● TASK BRIEF
Below are the entries; give again exactly the lines from the one mentioning "श्रावणी मेले में मिलावट पर सख्ती, खाद्य" through the one mentioning "8380 Hévíz,Kossuth Lajos u. 13-15.", inclusive.

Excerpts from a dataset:

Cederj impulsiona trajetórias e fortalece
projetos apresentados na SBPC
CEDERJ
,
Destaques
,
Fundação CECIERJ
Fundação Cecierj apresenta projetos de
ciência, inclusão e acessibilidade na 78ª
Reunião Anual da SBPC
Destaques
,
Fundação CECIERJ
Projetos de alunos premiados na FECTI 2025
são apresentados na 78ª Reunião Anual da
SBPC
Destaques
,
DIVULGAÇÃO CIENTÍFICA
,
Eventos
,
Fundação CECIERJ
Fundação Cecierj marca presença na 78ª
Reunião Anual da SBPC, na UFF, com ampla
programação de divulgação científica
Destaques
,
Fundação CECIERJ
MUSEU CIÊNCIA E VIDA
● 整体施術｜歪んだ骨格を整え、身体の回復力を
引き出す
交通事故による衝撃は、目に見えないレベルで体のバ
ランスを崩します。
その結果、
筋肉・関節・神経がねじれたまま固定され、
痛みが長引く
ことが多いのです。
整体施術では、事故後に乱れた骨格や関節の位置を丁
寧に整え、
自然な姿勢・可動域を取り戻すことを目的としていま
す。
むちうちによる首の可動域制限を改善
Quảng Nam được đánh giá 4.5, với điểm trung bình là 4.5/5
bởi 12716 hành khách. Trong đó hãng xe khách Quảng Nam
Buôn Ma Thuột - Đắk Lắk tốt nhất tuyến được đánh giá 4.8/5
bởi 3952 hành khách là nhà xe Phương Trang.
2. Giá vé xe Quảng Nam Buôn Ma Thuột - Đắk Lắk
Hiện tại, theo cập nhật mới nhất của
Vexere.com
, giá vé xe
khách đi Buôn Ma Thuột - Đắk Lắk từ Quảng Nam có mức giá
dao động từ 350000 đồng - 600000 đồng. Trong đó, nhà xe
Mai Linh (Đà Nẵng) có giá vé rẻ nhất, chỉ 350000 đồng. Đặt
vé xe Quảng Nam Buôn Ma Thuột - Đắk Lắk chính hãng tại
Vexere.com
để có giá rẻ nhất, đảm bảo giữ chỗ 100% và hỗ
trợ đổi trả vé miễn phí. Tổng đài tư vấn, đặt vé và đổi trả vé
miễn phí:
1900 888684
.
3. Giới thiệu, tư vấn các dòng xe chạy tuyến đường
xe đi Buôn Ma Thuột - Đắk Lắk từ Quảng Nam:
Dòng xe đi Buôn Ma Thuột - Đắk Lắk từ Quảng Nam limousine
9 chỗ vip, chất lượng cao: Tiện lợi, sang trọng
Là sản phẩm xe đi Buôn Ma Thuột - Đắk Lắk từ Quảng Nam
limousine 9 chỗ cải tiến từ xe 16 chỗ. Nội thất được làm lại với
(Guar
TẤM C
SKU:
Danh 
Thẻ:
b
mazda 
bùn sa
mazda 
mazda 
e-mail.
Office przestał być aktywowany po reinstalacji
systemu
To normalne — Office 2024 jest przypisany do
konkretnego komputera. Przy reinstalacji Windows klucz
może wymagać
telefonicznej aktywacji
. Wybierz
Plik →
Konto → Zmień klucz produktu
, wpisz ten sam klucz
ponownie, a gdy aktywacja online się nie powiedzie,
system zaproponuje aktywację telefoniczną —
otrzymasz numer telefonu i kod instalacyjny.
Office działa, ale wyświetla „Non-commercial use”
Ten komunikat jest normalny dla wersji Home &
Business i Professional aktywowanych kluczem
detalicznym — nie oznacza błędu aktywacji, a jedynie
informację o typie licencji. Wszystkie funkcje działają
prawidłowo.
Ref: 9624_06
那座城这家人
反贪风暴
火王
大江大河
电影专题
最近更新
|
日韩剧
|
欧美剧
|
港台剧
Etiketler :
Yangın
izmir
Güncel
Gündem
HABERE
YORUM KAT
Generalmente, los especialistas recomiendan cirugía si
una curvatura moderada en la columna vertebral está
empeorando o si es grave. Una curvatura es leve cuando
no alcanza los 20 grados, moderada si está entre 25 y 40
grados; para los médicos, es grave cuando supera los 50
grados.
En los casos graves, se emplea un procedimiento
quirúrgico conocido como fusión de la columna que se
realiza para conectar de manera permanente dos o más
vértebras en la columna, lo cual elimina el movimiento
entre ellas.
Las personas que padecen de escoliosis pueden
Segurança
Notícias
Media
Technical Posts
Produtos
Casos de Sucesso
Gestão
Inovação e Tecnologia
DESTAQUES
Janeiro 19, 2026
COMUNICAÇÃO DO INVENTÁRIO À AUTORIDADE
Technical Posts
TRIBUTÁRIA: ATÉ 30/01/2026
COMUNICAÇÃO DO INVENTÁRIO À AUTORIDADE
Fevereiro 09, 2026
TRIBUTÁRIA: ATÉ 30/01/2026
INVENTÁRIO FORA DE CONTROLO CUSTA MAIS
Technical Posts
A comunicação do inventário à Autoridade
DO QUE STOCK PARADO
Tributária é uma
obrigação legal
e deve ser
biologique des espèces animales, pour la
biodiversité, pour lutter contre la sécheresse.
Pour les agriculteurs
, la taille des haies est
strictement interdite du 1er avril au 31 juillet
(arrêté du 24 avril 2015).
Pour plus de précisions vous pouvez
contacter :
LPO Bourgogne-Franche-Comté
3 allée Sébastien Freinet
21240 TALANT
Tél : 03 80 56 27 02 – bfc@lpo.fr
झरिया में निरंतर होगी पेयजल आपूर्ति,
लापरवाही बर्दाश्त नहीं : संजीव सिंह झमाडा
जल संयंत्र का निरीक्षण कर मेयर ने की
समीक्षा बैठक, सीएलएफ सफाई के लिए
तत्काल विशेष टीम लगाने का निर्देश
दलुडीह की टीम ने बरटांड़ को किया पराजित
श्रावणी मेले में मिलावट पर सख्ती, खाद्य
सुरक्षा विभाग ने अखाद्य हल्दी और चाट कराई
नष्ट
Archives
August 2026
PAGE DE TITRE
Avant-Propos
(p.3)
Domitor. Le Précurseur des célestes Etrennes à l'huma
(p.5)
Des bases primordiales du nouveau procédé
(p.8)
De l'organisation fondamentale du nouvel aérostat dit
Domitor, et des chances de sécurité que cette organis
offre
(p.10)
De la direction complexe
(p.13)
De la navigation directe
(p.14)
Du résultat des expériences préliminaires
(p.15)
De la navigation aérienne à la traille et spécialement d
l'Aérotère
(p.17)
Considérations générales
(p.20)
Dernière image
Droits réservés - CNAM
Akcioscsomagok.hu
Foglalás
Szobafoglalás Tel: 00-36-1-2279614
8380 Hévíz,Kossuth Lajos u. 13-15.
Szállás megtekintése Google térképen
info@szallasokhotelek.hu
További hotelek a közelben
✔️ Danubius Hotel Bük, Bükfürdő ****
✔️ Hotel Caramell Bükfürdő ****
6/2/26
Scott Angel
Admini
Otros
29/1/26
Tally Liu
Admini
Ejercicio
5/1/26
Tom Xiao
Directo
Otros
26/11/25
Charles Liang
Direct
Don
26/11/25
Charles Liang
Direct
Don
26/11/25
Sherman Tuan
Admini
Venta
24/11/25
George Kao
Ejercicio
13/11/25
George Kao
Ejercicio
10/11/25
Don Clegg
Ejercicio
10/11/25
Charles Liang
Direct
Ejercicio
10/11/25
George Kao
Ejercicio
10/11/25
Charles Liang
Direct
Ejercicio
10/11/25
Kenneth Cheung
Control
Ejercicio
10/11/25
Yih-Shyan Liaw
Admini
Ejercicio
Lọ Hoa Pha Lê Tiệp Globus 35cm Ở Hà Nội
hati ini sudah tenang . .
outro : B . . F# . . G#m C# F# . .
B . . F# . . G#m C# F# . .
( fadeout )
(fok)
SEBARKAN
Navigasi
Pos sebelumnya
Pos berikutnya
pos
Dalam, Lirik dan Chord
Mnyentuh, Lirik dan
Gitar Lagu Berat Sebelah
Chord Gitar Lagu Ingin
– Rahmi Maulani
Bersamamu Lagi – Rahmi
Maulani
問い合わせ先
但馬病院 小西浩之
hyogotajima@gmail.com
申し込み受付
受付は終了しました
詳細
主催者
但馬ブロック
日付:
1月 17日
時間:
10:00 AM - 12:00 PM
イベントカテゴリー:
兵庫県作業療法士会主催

● EXERCISE OUTPUT
श्रावणी मेले में मिलावट पर सख्ती, खाद्य
सुरक्षा विभाग ने अखाद्य हल्दी और चाट कराई
नष्ट
Archives
August 2026
PAGE DE TITRE
Avant-Propos
(p.3)
Domitor. Le Précurseur des célestes Etrennes à l'huma
(p.5)
Des bases primordiales du nouveau procédé
(p.8)
De l'organisation fondamentale du nouvel aérostat dit
Domitor, et des chances de sécurité que cette organis
offre
(p.10)
De la direction complexe
(p.13)
De la navigation directe
(p.14)
Du résultat des expériences préliminaires
(p.15)
De la navigation aérienne à la traille et spécialement d
l'Aérotère
(p.17)
Considérations générales
(p.20)
Dernière image
Droits réservés - CNAM
Akcioscsomagok.hu
Foglalás
Szobafoglalás Tel: 00-36-1-2279614
8380 Hévíz,Kossuth Lajos u. 13-15.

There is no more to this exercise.